The task
Quote the lines of the data starting at the line containing "# <strong>Regional Letterpress" and ending at the line containing "Finally, the Global", both included.

The input
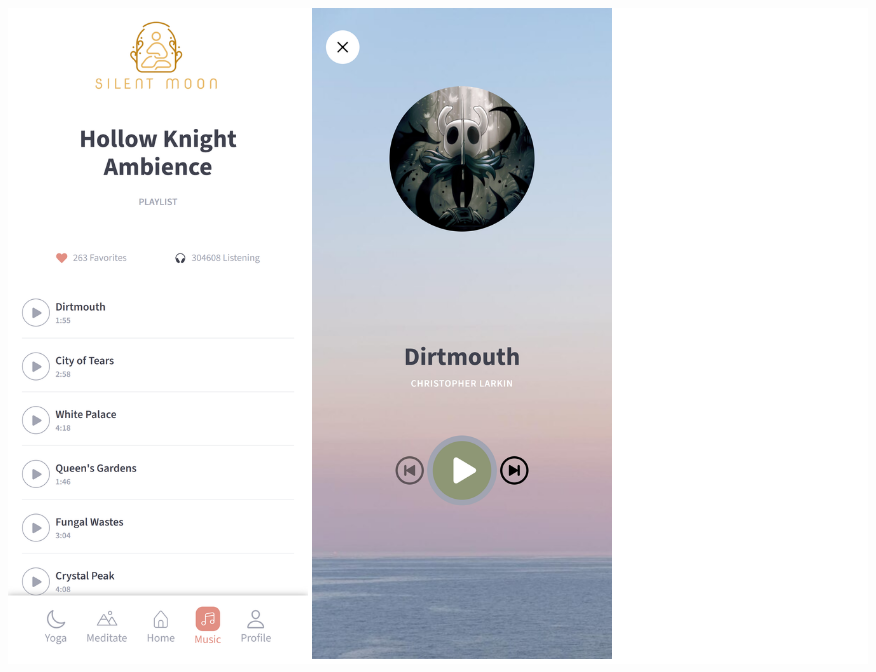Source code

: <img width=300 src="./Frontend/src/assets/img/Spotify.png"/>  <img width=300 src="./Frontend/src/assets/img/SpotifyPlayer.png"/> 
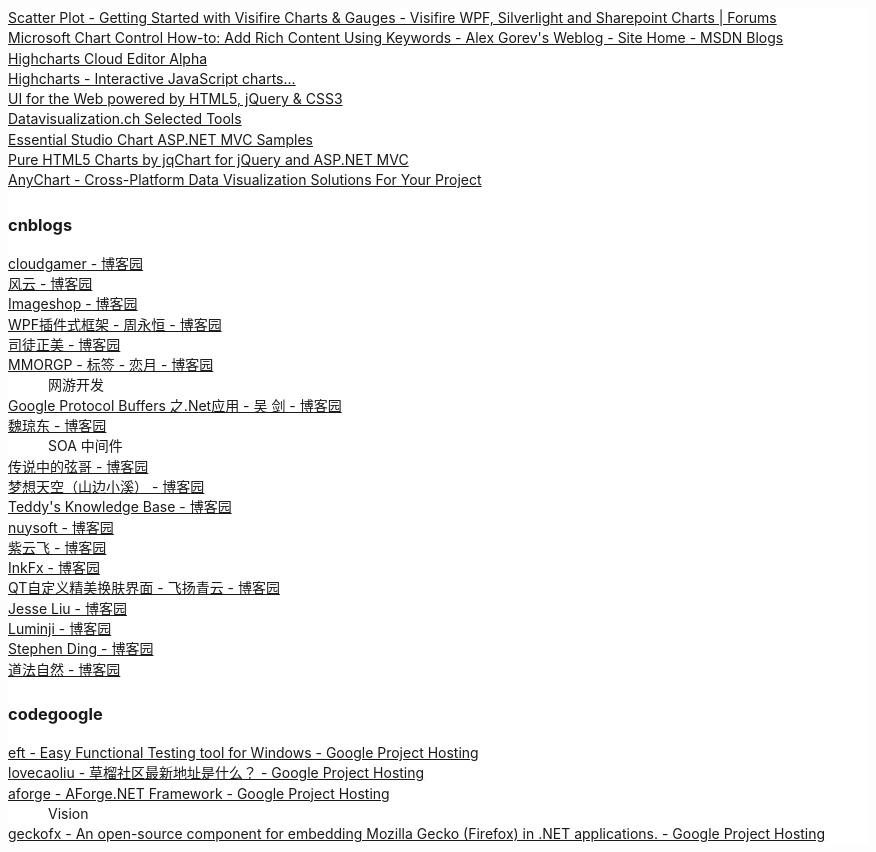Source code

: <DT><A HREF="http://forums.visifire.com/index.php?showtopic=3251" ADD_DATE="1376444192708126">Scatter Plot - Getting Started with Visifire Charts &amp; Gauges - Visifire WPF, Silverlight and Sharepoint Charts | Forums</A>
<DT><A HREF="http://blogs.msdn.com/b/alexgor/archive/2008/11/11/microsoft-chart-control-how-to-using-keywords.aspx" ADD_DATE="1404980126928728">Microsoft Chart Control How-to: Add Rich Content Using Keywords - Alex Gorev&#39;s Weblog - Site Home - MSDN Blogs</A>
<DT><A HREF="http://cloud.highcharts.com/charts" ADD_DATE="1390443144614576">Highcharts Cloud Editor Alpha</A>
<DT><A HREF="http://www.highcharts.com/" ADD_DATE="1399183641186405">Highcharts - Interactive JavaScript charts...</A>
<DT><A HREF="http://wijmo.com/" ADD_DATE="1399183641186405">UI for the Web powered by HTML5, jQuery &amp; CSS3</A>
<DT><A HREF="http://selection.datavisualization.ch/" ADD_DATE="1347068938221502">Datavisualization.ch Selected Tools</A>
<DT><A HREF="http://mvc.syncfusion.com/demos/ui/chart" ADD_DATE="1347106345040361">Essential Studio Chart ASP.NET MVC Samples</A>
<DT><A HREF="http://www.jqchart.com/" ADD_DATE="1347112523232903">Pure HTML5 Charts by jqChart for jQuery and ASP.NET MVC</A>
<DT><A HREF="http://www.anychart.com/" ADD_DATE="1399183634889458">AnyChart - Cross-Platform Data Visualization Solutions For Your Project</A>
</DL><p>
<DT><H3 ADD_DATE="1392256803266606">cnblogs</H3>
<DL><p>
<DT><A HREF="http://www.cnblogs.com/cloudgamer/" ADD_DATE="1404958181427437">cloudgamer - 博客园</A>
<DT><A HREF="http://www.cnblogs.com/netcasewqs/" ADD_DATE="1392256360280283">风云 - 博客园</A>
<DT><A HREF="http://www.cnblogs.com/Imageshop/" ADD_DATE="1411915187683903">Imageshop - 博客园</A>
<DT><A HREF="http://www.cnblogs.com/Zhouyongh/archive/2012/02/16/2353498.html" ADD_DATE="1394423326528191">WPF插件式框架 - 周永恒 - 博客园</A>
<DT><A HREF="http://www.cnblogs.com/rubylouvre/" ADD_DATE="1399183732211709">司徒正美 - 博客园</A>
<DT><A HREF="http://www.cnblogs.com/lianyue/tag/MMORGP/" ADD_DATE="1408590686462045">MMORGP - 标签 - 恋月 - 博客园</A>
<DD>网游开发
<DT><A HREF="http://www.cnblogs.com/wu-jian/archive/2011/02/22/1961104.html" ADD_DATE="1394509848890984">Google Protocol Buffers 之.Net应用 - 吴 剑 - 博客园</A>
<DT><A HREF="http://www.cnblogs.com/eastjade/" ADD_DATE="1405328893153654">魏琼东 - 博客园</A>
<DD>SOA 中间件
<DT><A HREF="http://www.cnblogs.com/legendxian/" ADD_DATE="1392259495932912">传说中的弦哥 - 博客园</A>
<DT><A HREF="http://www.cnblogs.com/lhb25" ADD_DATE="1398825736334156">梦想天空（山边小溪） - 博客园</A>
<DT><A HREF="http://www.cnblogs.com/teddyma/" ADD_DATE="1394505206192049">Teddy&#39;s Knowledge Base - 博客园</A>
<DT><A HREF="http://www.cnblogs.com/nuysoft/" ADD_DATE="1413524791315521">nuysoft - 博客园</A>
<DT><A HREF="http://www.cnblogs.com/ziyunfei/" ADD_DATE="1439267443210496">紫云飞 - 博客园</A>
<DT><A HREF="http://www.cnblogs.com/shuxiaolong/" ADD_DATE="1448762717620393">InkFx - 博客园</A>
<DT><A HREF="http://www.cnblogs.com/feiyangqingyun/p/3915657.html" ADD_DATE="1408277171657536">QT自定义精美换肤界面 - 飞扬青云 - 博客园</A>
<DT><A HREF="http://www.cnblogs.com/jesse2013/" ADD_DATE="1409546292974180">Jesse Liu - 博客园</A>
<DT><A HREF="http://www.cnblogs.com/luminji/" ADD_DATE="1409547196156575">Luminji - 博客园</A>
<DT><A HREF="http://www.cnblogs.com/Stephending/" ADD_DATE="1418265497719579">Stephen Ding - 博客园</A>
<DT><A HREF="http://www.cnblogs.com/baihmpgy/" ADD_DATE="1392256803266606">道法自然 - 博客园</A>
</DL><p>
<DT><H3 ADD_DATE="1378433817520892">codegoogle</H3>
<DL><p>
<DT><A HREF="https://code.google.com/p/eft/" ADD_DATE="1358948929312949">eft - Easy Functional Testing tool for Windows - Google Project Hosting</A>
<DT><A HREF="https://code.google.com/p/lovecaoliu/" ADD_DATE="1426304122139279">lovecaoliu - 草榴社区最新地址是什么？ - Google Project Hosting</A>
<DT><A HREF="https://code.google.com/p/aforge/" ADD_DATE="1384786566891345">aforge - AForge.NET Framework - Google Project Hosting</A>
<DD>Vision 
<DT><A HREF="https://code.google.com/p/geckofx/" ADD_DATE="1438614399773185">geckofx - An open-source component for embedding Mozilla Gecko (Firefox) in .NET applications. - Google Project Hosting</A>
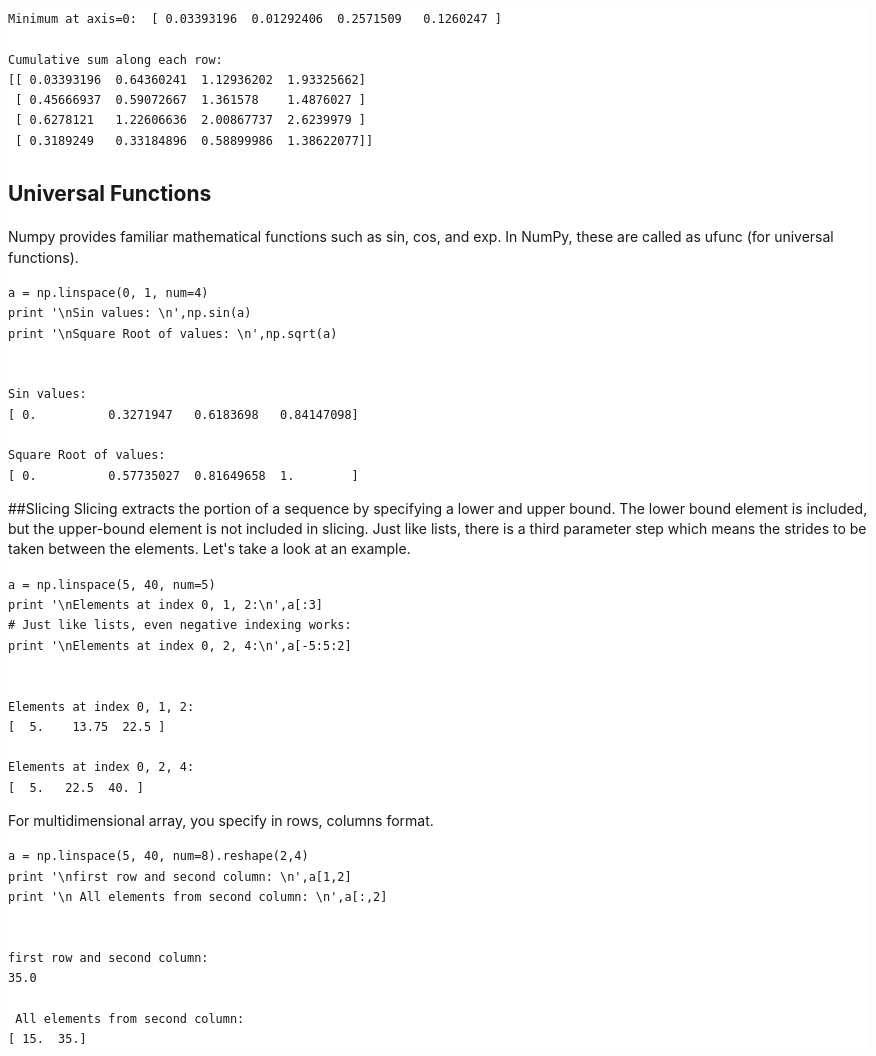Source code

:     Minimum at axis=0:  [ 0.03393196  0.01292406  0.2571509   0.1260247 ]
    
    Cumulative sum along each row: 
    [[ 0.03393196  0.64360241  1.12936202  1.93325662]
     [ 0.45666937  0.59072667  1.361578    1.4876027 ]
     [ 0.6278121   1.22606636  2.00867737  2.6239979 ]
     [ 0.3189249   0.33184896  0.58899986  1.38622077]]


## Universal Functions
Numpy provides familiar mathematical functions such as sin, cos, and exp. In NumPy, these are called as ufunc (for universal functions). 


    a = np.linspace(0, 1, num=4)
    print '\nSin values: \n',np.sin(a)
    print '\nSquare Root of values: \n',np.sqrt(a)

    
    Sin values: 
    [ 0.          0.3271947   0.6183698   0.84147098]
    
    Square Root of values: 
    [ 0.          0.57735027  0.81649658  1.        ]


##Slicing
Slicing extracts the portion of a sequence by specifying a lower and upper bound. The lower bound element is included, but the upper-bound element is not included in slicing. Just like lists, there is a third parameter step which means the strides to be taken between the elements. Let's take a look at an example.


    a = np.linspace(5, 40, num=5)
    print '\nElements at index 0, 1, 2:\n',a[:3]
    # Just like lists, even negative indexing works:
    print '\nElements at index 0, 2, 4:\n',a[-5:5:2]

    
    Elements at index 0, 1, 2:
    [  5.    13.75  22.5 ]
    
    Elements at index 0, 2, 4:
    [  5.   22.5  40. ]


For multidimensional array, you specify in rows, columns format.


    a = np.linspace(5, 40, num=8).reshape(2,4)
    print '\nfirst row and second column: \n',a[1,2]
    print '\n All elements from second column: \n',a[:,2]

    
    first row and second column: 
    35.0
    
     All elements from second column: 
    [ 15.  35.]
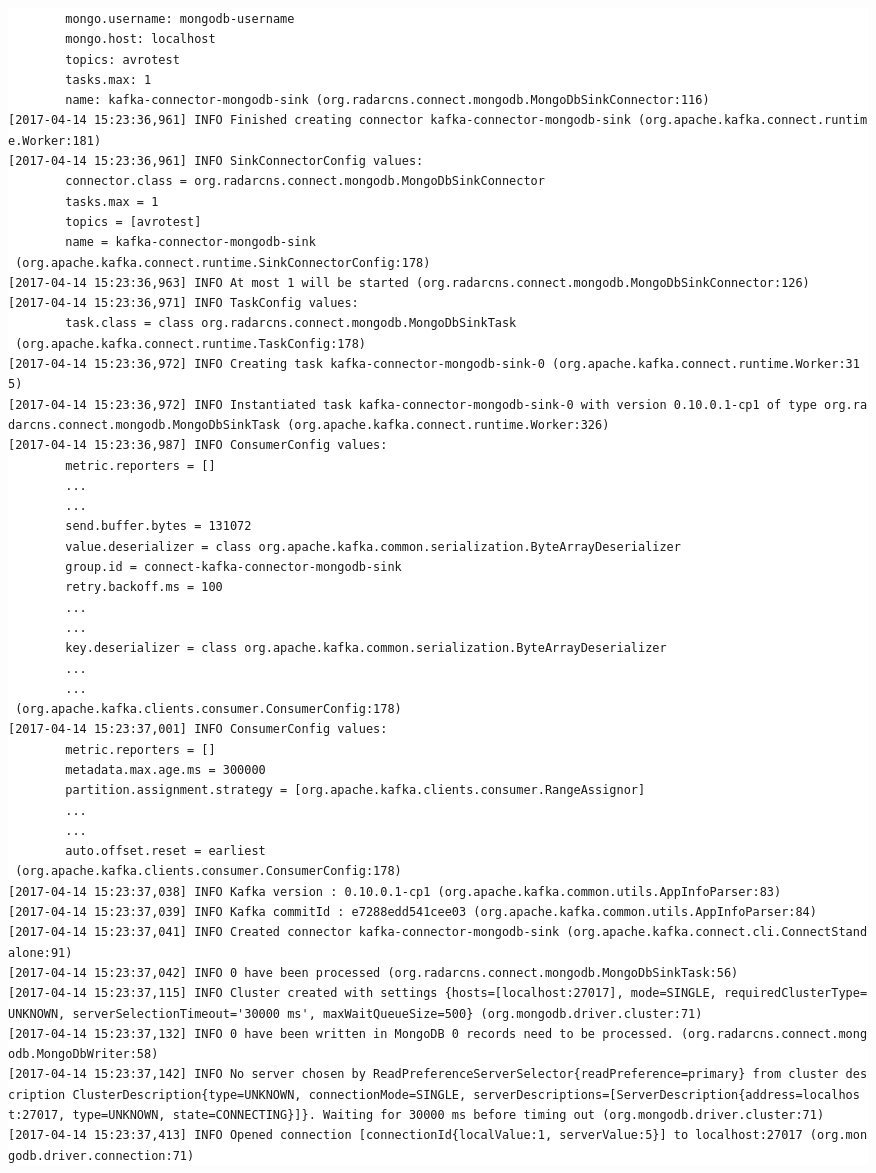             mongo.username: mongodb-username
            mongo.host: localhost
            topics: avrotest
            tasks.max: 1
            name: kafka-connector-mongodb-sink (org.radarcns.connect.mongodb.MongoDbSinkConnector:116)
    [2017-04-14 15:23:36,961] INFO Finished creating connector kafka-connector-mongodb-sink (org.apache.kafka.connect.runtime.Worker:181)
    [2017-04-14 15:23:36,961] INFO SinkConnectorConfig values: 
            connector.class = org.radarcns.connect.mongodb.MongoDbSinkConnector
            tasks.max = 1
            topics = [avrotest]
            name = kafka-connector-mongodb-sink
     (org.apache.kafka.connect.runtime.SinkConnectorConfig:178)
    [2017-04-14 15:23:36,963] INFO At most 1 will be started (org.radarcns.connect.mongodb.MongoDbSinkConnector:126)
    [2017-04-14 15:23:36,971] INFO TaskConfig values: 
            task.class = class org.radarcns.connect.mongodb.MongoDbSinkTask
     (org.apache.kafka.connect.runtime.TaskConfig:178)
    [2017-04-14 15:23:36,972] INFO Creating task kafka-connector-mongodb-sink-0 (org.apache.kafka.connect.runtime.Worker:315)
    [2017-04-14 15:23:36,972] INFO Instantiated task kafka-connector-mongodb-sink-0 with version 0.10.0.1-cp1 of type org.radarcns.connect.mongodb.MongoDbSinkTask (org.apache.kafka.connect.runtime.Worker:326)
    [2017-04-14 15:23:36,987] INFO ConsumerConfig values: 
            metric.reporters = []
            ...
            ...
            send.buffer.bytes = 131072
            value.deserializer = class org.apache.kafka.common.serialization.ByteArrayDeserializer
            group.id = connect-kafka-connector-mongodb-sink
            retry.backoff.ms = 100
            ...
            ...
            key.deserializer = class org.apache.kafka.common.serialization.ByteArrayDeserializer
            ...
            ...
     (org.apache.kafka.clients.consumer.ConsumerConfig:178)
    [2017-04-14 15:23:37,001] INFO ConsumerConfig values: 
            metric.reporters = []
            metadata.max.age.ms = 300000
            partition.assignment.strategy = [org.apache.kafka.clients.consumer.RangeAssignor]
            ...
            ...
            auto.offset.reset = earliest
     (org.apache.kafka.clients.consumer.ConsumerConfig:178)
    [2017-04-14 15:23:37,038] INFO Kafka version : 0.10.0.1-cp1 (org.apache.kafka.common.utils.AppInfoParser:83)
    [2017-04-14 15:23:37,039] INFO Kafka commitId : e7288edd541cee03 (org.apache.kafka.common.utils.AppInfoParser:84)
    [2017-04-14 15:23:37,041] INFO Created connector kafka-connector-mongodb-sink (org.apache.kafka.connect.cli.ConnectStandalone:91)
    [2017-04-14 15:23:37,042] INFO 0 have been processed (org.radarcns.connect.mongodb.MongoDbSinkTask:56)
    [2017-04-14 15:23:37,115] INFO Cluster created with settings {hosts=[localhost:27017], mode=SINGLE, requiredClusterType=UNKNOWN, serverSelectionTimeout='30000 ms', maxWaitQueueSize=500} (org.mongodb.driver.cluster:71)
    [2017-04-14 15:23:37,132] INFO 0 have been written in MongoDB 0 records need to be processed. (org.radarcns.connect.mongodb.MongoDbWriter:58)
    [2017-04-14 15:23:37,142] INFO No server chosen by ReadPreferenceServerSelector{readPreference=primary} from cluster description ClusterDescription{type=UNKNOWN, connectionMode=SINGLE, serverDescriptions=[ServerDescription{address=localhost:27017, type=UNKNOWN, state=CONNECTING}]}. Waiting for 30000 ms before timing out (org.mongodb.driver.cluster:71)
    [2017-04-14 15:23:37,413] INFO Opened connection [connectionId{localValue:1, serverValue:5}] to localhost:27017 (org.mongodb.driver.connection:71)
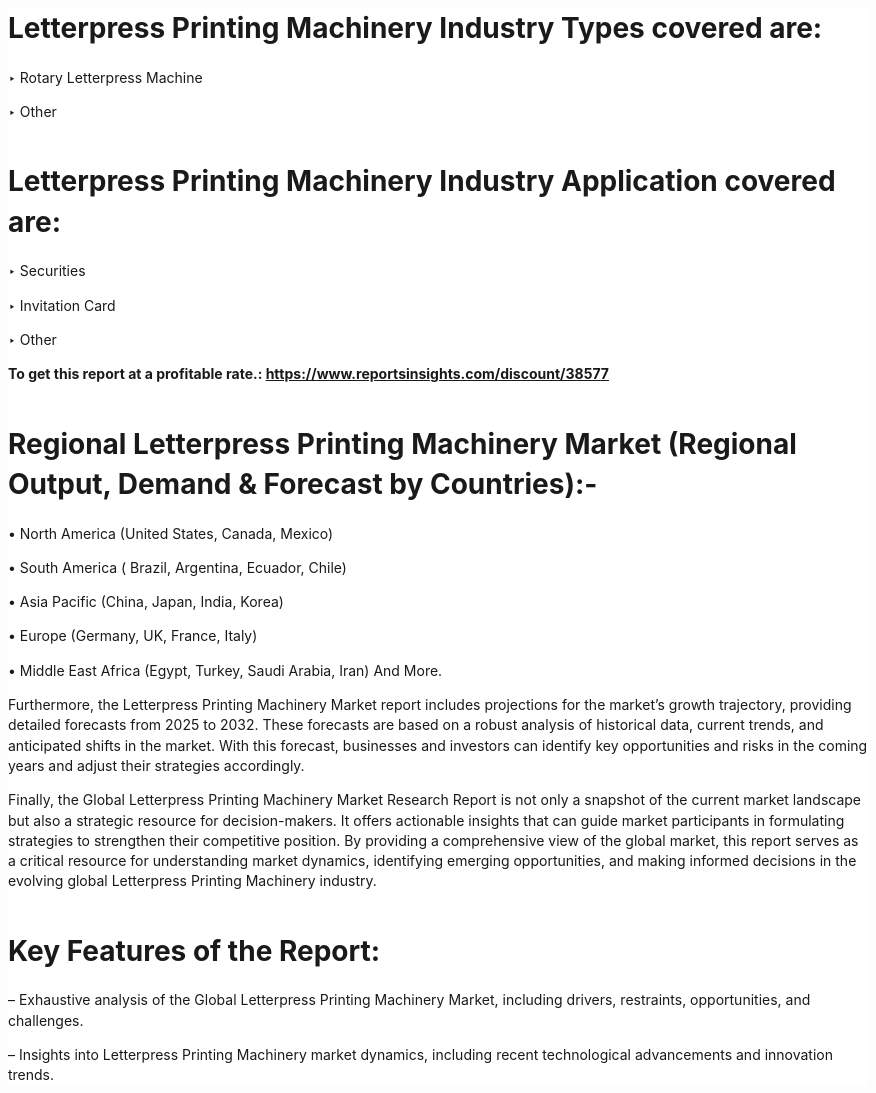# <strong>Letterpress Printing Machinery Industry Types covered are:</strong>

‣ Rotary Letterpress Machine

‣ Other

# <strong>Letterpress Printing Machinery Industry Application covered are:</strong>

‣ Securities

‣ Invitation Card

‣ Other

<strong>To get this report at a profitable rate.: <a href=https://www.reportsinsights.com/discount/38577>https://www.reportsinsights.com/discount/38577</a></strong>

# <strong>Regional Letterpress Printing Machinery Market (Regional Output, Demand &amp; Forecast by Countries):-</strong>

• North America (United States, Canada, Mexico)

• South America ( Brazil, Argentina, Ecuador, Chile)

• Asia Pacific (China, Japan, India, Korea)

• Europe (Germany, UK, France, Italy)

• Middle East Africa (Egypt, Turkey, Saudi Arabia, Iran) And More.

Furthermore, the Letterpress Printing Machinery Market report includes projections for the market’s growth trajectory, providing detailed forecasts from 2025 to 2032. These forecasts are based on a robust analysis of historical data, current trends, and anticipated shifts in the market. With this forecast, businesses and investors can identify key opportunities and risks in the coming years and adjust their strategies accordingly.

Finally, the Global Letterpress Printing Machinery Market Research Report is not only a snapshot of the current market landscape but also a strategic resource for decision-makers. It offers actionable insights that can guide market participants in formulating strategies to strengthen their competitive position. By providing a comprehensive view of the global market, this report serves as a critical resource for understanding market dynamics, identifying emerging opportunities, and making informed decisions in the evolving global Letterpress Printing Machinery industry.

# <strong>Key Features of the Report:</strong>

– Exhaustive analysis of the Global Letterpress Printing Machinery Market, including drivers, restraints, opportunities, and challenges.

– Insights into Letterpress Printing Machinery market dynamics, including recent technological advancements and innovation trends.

Task result
# <strong>Regional Letterpress Printing Machinery Market (Regional Output, Demand &amp; Forecast by Countries):-</strong>

• North America (United States, Canada, Mexico)

• South America ( Brazil, Argentina, Ecuador, Chile)

• Asia Pacific (China, Japan, India, Korea)

• Europe (Germany, UK, France, Italy)

• Middle East Africa (Egypt, Turkey, Saudi Arabia, Iran) And More.

Furthermore, the Letterpress Printing Machinery Market report includes projections for the market’s growth trajectory, providing detailed forecasts from 2025 to 2032. These forecasts are based on a robust analysis of historical data, current trends, and anticipated shifts in the market. With this forecast, businesses and investors can identify key opportunities and risks in the coming years and adjust their strategies accordingly.

Finally, the Global Letterpress Printing Machinery Market Research Report is not only a snapshot of the current market landscape but also a strategic resource for decision-makers. It offers actionable insights that can guide market participants in formulating strategies to strengthen their competitive position. By providing a comprehensive view of the global market, this report serves as a critical resource for understanding market dynamics, identifying emerging opportunities, and making informed decisions in the evolving global Letterpress Printing Machinery industry.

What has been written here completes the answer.